Texto fornecido>
◇ ◇ ◇ ◇

Com demanda crescente em vários setores da agroindústria, o sorgo é uma cultura que vem ganhando espaço no cenário agrícola brasileiro na última década, devido à sua fácil adaptação ao estresse hídrico, versatilidade e produtividade. Este crescimento não se deve apenas à demanda contínua na alimentação animal, mas também à crescente adoção do conceito de "etanol de sorgo". O cereal vem se destacando agora como uma alternativa viável na produção de etanol.

O plantio do cereal começou neste mês de março em diversas regiões e a previsão é que a colheita aconteça a partir de junho. Os produtores esperam que a safra ocorra dentro da normalidade, mas precisam ficar atentos à umidade na hora de colher o grão. O sorgo, assim como os demais grãos, perde valor se for colhido com umidade muito alta.

De acordo com o engenheiro agrônomo Roney Smolareck, da Loc Solution, empresa detentora da marca Motomco de medidores de umidade de grãos, o ponto ideal de colheita do sorgo varia conforme o tipo de sorgo, o destino da produção e a disponibilidade de secadores artificiais. Se não houver secadores, o sorgo deve ser colhido com 13% de umidade nos grãos. Se houver secadores, pode-se colher até 18% de umidade e depois secar até 13%.

Para garantir a qualidade da produção no momento da colheita, os produtores podem recorrer ao uso de medidores de umidade de grãos, que auxiliam no monitoramento preciso da umidade. “Coletar amostras de grãos de várias partes da área plantada antes da colheita é uma prática recomendada para verificar a umidade e garantir um planejamento eficaz, reduzindo custos com secagem e armazenamento”, afirma o engenheiro agrônomo.

“Pelas características, os grãos de sorgo podem ser armazenados por longos períodos sem perder a qualidade. Para isso, o armazenamento de grãos deve ser feito em local limpo, seco e ventilado”, complementa Smolareck.

◇ ◇ ◇ ◇

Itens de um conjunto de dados
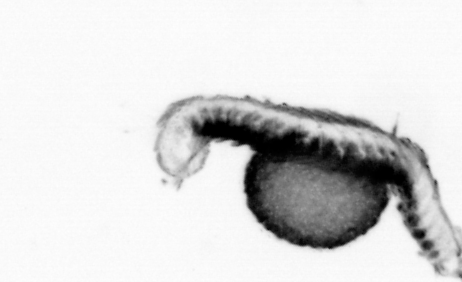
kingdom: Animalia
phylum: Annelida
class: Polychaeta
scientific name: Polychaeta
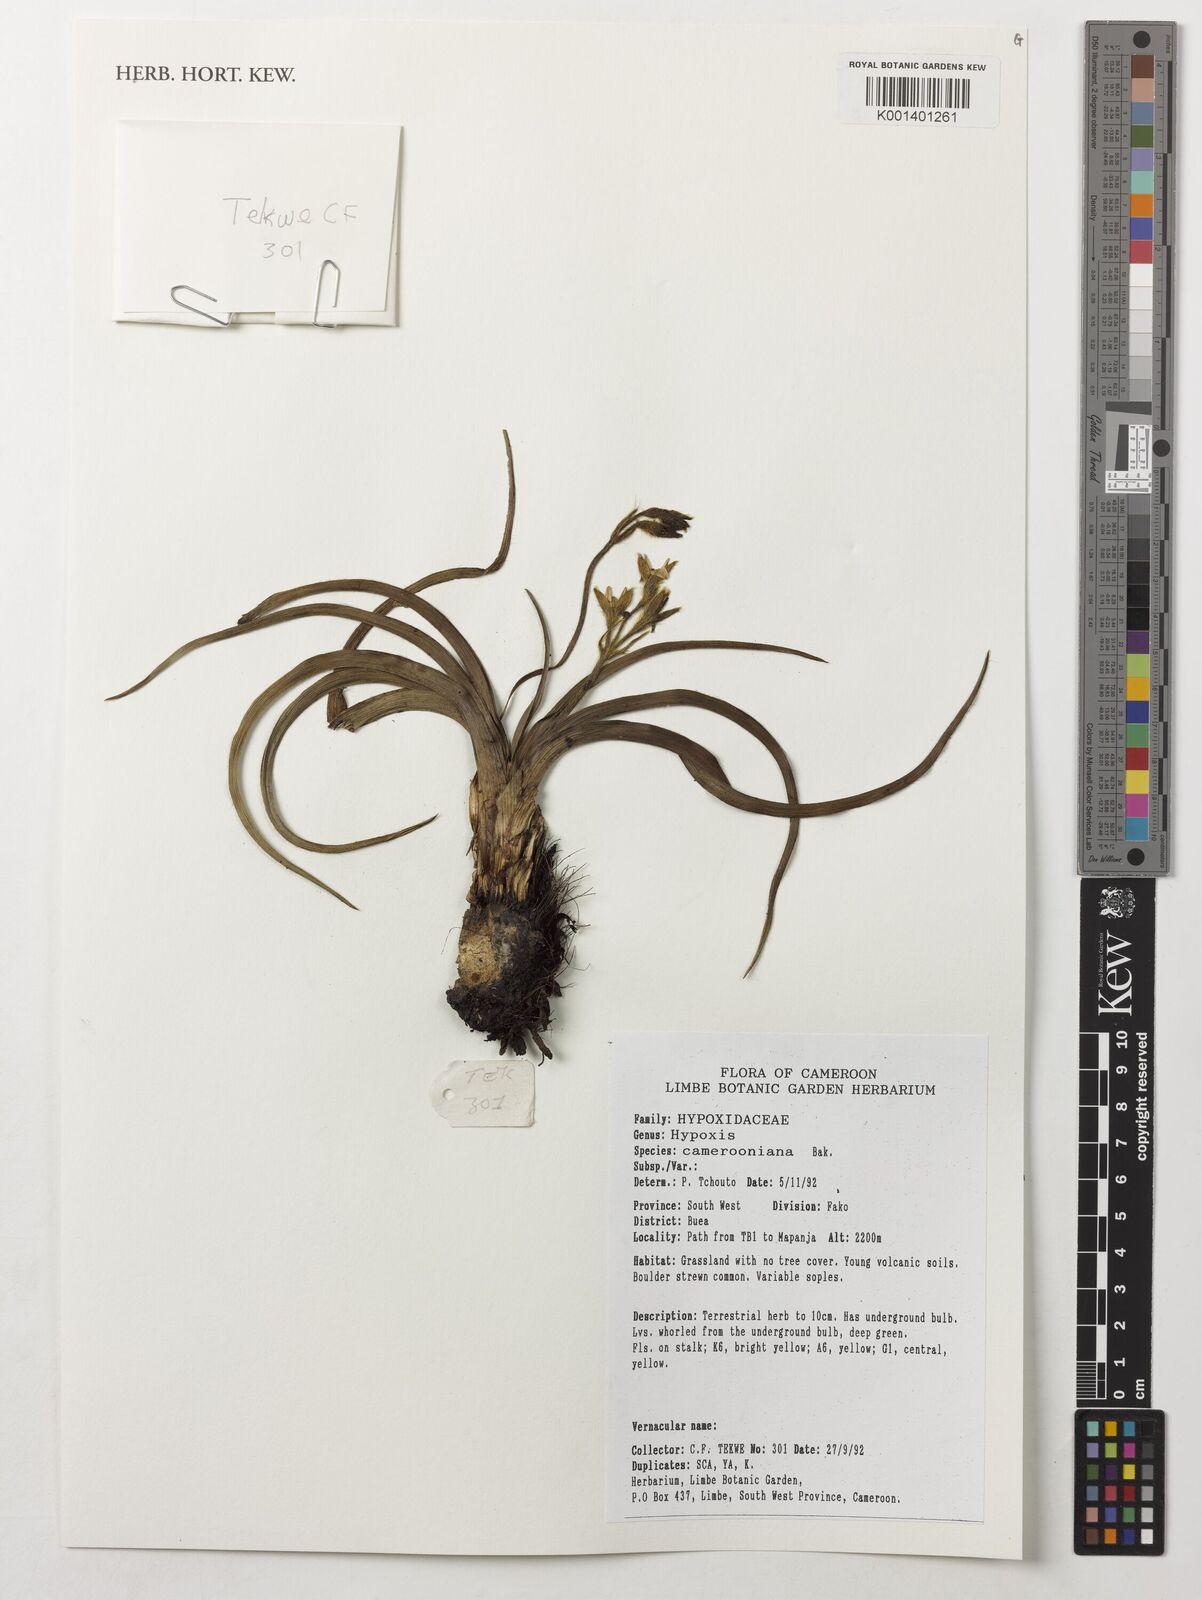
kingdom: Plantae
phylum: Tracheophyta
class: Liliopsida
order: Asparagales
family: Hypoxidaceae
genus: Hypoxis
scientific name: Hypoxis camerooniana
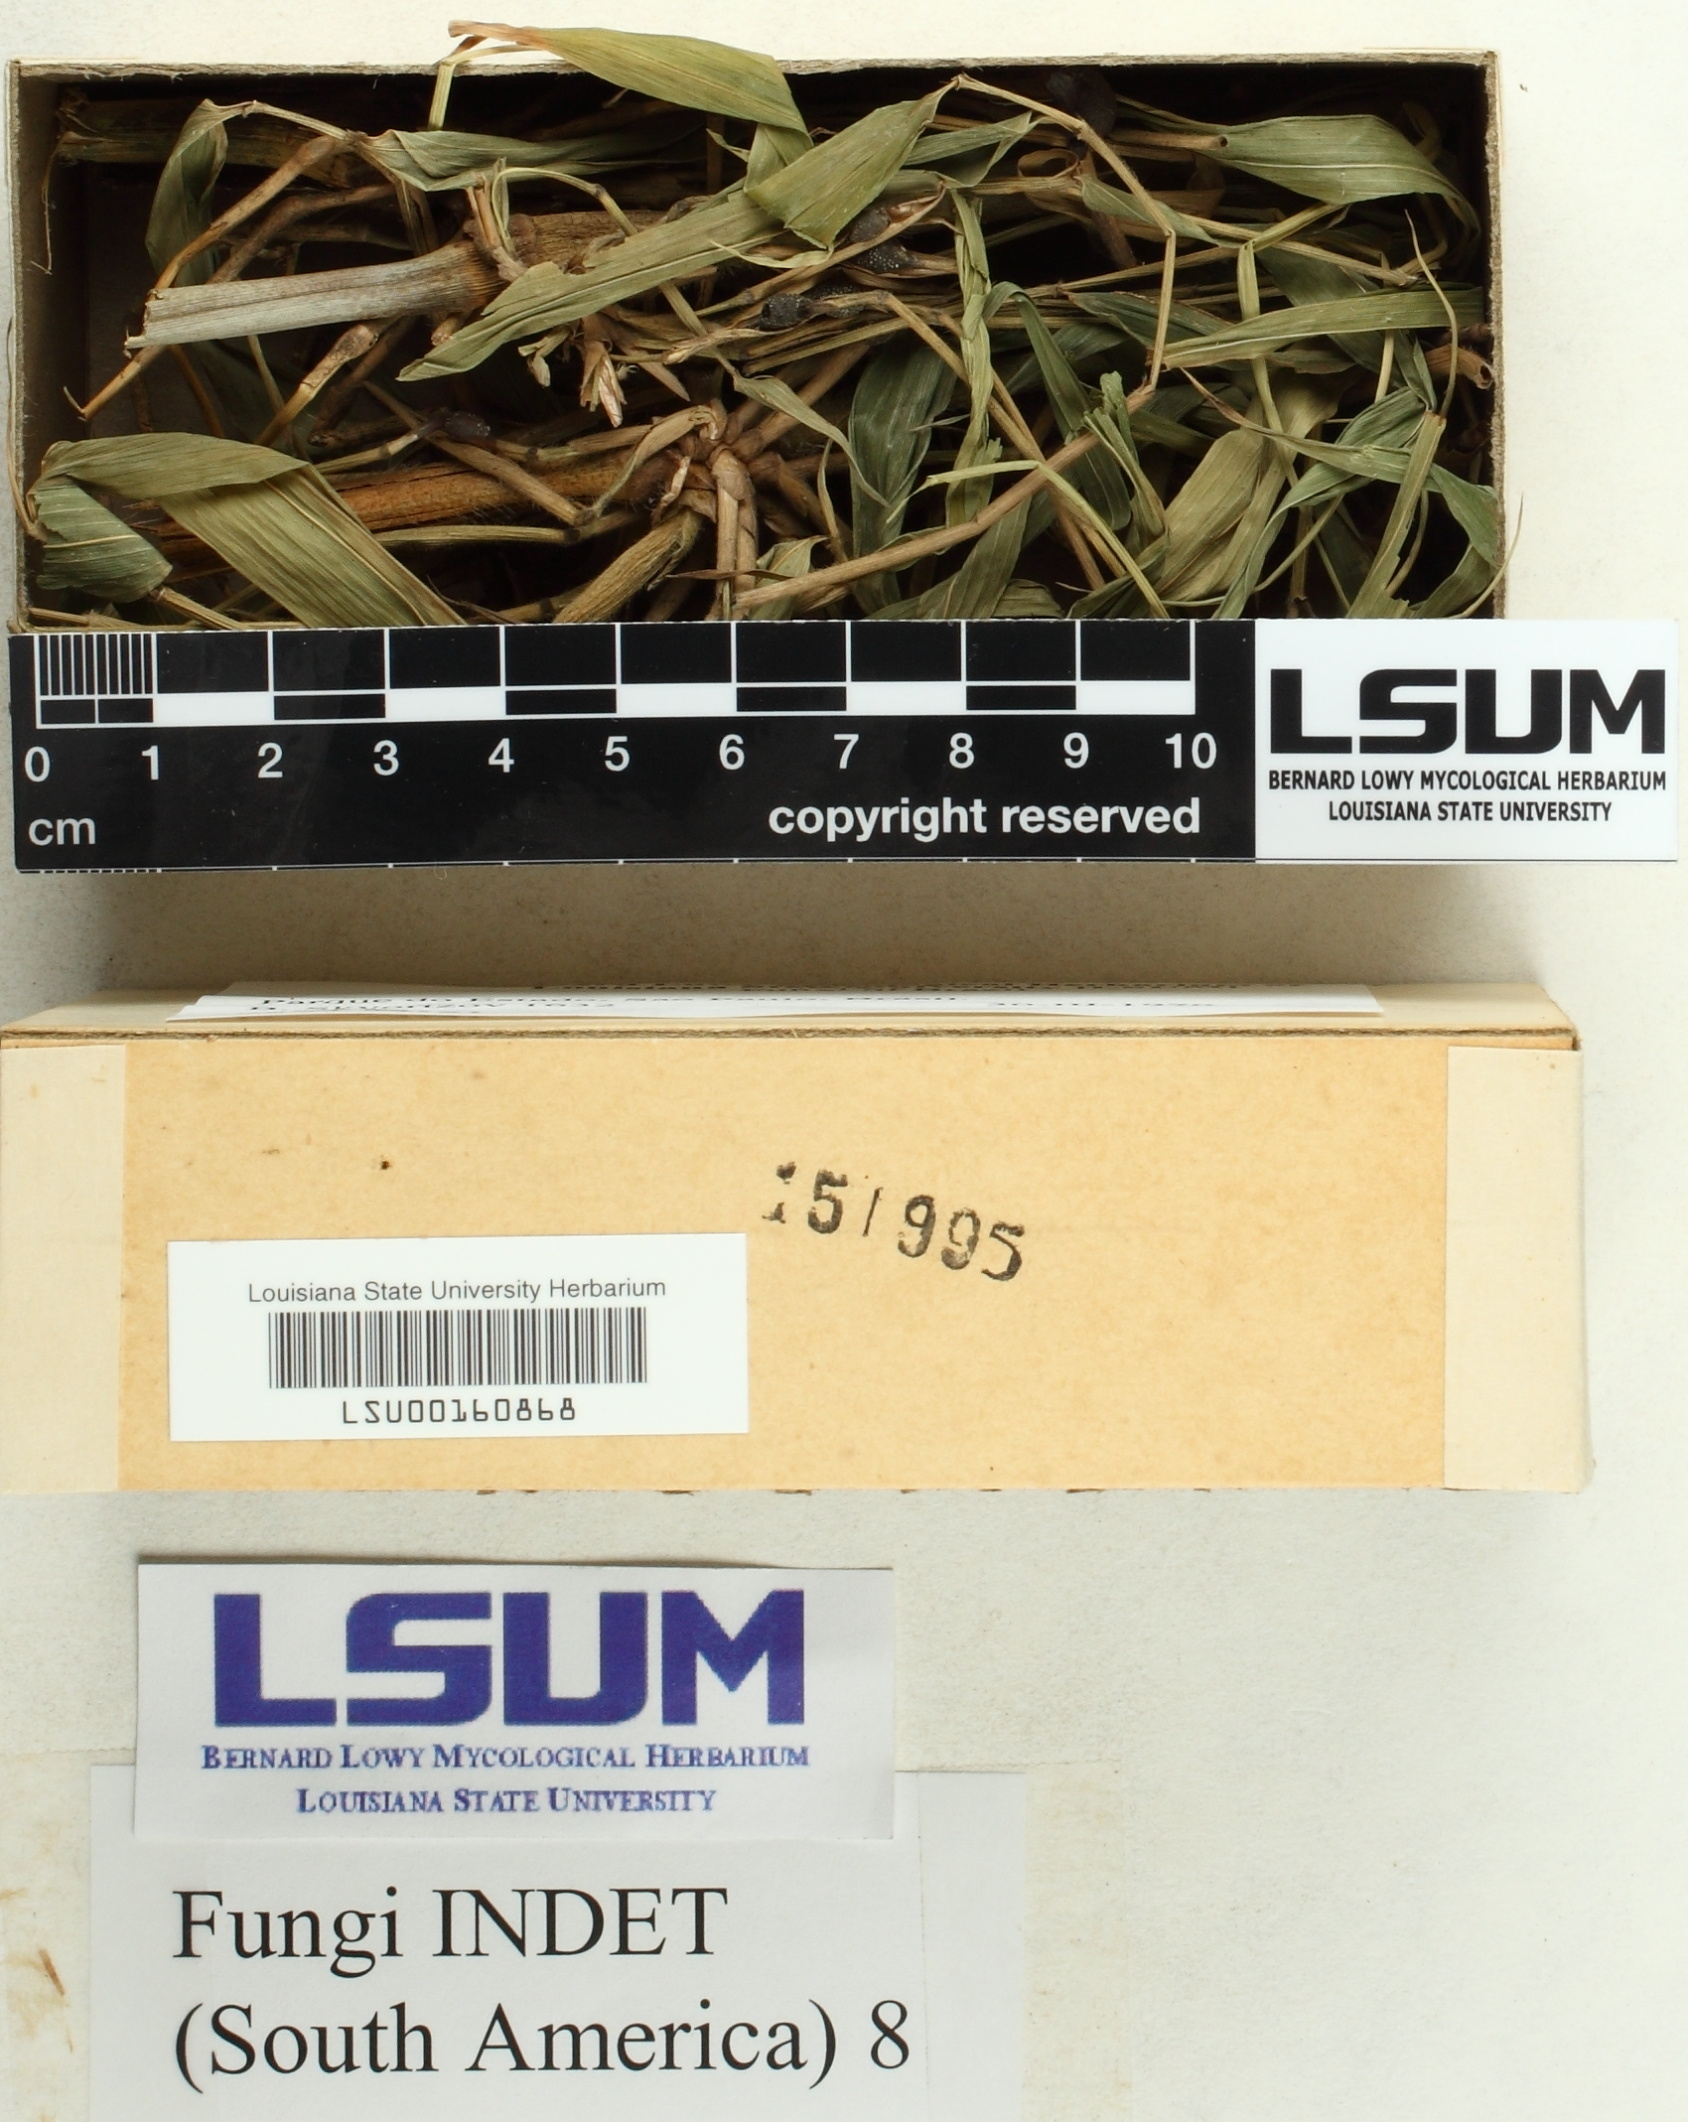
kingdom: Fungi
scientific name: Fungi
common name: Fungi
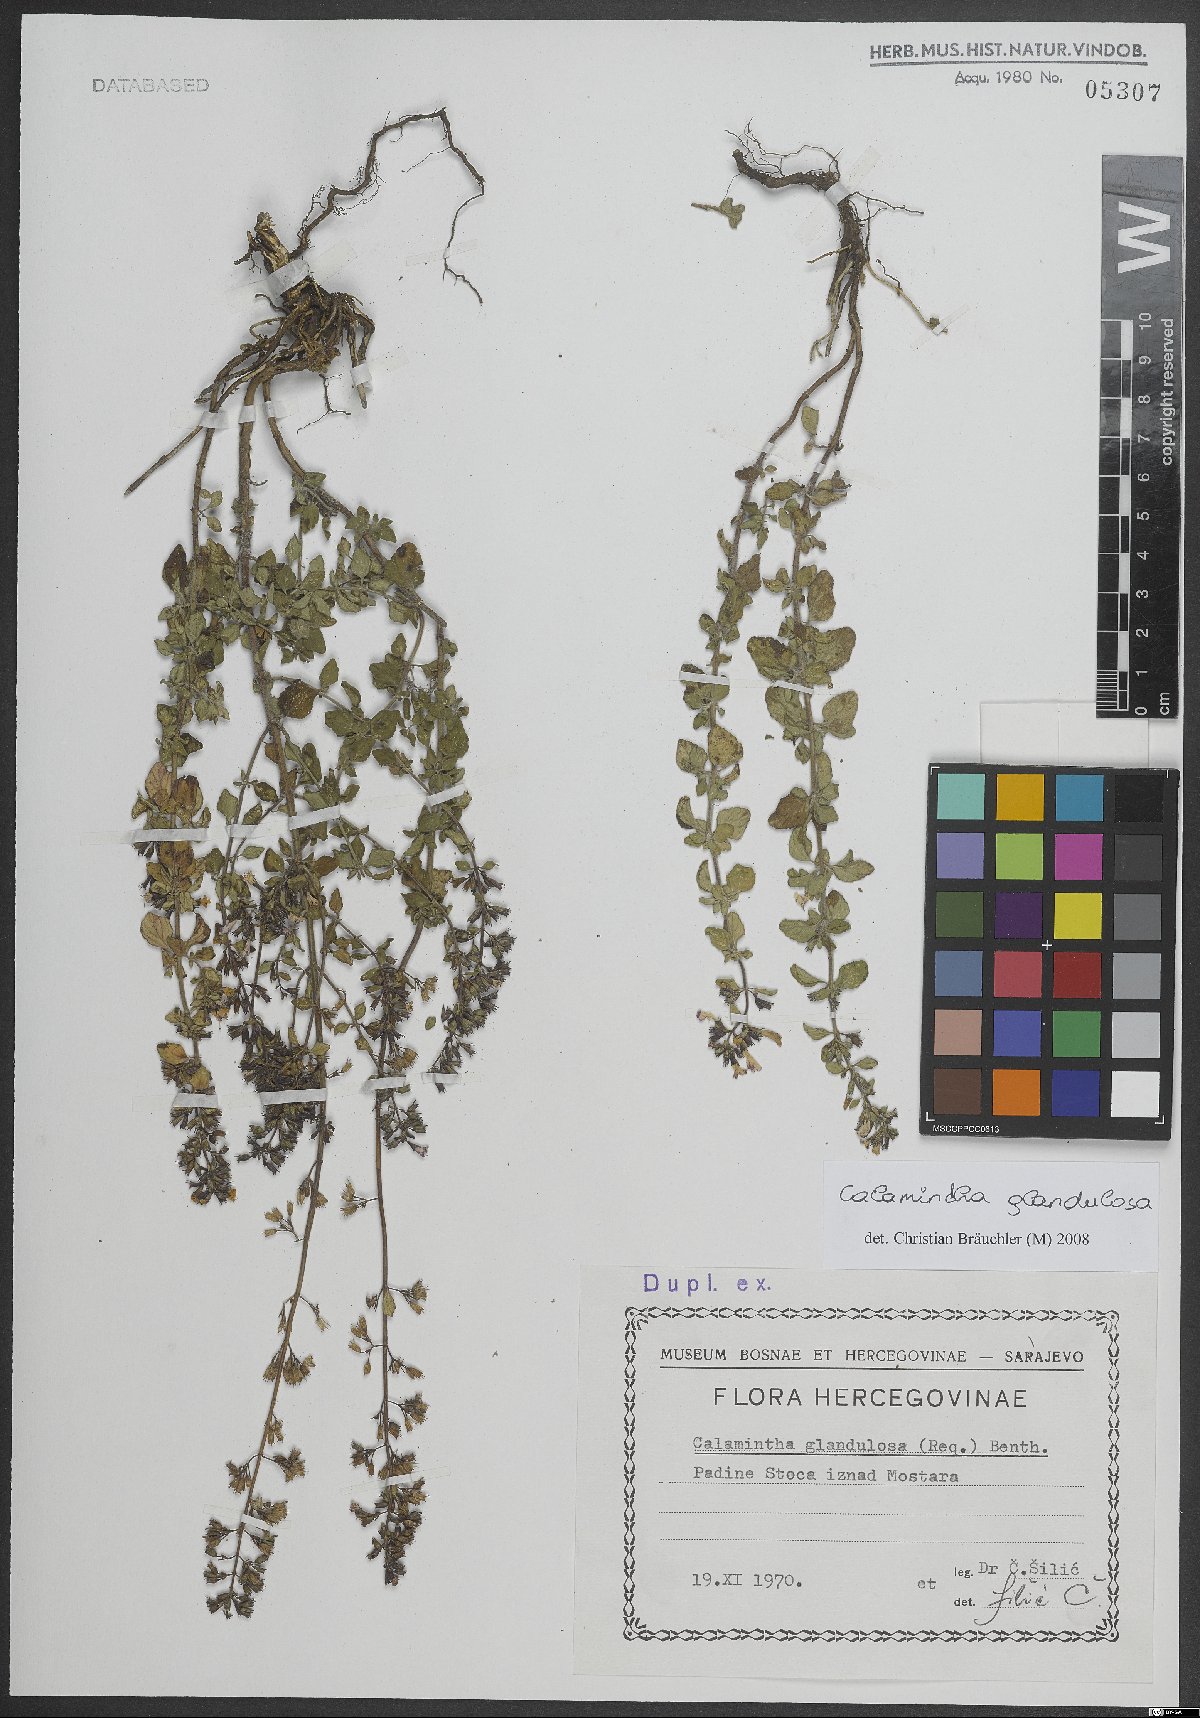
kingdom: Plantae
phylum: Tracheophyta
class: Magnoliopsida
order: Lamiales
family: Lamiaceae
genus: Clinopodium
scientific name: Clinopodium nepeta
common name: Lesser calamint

◇ ◇ ◇ ◇

Exercícios>
A - No texto sobre o sorgo, com que umidade o grão deve ser colhido quando não há secadores?
B - Apresente a continuação do texto sobre o sorgo a partir da última frase.

Respostas dos exercícios>
A - Com 13% de umidade nos grãos.

B -
A gestão eficiente do armazém é fundamental para garantir a qualidade do sorgo, como ressalta Gabriela Araújo, Gerente de Armazém da Cooperativa Comigo, em Goiás. Para ela, é crucial compreender que o sorgo requer os mesmos cuidados que outros grãos, como soja e milho. Desde a classificação até a secagem, cada etapa é vital para preservar sua integridade.

Gabriela destaca a importância da umidade adequada do sorgo, enfatizando que manter cerca de 13% é essencial para evitar problemas de contaminação e garantir sua qualidade. “Para isso, algumas medidas são necessárias, como a coleta regular de amostras e um cronograma bem definido para questões sanitárias Gabriela .

Ela enfatiza a necessidade de agir preventivamente, adotando medidas antes que os problemas ocorram, mantendo o foco na qualidade. “Dessa forma, a classificação dos grãos é uma etapa importante para remover impurezas que podem comprometer a qualidade do produto final e afetar sua armazenagem. Isso inclui pesagem, beneficiamento, limpeza, secagem”, afirma ela.

Portanto, tanto a secagem quanto a limpeza adequada são fundamentais para garantir a qualidade do sorgo destinado à produção de etanol, bem como para minimizar perdas durante o armazenamento e processamento. Essas práticas devem ser realizadas de acordo com as diretrizes e regulamentos estabelecidos  com base nas Portarias do Ministério da Agricultura, Pecuária e Abastecimento (Mapa).

Cultura

Em 2023, o IBGE considerou o sorgo granífero como a atividade agrícola (grãos) que mais avançou, em comparação a 2022.  Na época, a  produção disparou de 2,8 milhões de toneladas para 4,2 milhões de toneladas.  No entanto, para 2024 a estimativa de produção de sorgo é menor, em torno de 3,8 milhões de toneladas, por conta do recuo de plantio em algumas regiões mais úmidas. A exceção é o Nordeste, com projeção de aumento de 1,6%.